Stored data:
• • • •

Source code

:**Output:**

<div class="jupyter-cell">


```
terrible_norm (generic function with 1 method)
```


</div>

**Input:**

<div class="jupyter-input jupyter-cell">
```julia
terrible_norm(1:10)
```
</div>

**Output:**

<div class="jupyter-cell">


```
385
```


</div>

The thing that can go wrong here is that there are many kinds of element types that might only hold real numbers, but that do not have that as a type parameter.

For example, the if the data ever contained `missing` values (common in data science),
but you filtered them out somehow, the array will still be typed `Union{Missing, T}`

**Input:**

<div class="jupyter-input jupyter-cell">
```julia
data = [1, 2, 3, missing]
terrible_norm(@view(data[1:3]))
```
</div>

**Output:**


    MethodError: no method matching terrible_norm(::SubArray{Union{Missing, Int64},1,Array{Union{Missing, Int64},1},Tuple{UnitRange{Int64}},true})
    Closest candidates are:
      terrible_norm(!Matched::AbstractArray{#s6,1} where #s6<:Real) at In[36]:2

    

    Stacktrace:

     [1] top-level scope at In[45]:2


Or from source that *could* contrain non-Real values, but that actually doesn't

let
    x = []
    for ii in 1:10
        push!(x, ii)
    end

• • • •

- [What is being asked]
Which lines above include the string "that"? Show them.

- [Response below]
The thing that can go wrong here is that there are many kinds of element types that might only hold real numbers, but that do not have that as a type parameter.
Or from source that *could* contrain non-Real values, but that actually doesn't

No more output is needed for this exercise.